One day it rained very hard.

"Listen, how it's drumming on the burdock leaves, rum-dum-dum! rum-dum-dum!" said the Father Snail.

"That's what I call drops," said the Mother. "It's coming straight down the stalks. You'll see how wet the garden will be directly. I'm glad that we have our good houses and the little one has his own. There has been more done for us than for any other creature; one can see very plainly that we are the grand folks of the world! We have houses from our birth and the burdock forest has grown for us. I should like to know how far it extends and what lies beyond it."

"There's nothing," said the Father Snail, "that can be better than here at home. I have nothing at all to wish for. You must watch the little one. Has he not been creeping up the stalk these three days? My head quite aches when I look at him."

"Well, don't scold him," said the Mother Snail. "He crawls deliberately. We shall have much joy in him, and we old people have nothing else to live for. But have you ever thought where we shall get a wife for him? Don't you think that farther in the wood there may be some more of our kind?"
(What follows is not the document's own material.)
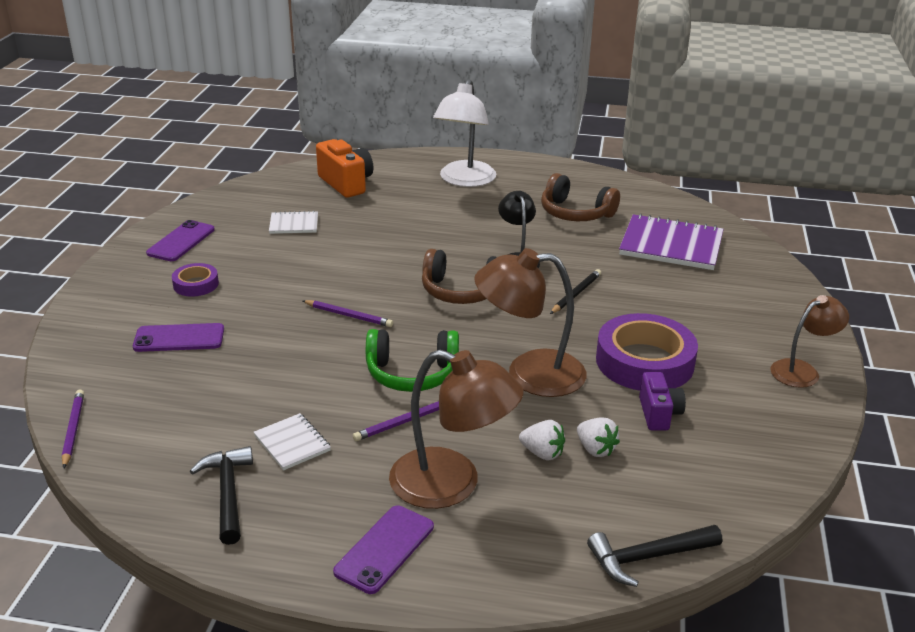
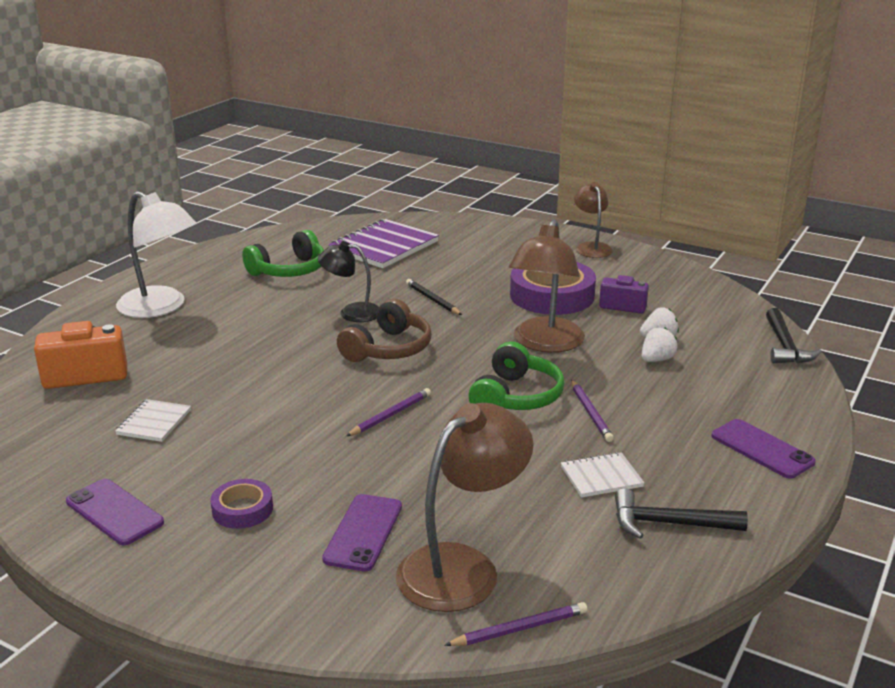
camera: 70 degrees left, 5 degrees down
purple pencil [62,389,84,468] -> purple pencil turned 150 degrees clockwise [444,602,587,646]
brown lamp [389,350,524,509] -> brown lamp moved to [396,403,534,612]
brown headphones [541,173,620,221] -> green headphones [242,230,324,277]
"There may be black snails there, I think," said the Father Snail,—"black snails without houses! But they are too vulgar. And they're conceited at that. We can give the commission to the Ants, though; they run to and fro, as if they had business. They're sure to know of a wife for our young gentleman."

"I certainly know the most beautiful of brides," said one of the Ants, "but I fear she would not do, for she is the Queen."

"That does not matter," said the two old Snails. "Has she a house?"

"She has a castle!" replied the Ant, "the most beautiful ants' castle, with seven hundred passages."

"Thank you," said the Mother Snail, "our boy shall not go into an ant-hill. If you know of nothing better, we will give the commission to the white gnats. They fly far about in rain and sunshine, and they know the burdock wood, inside and outside."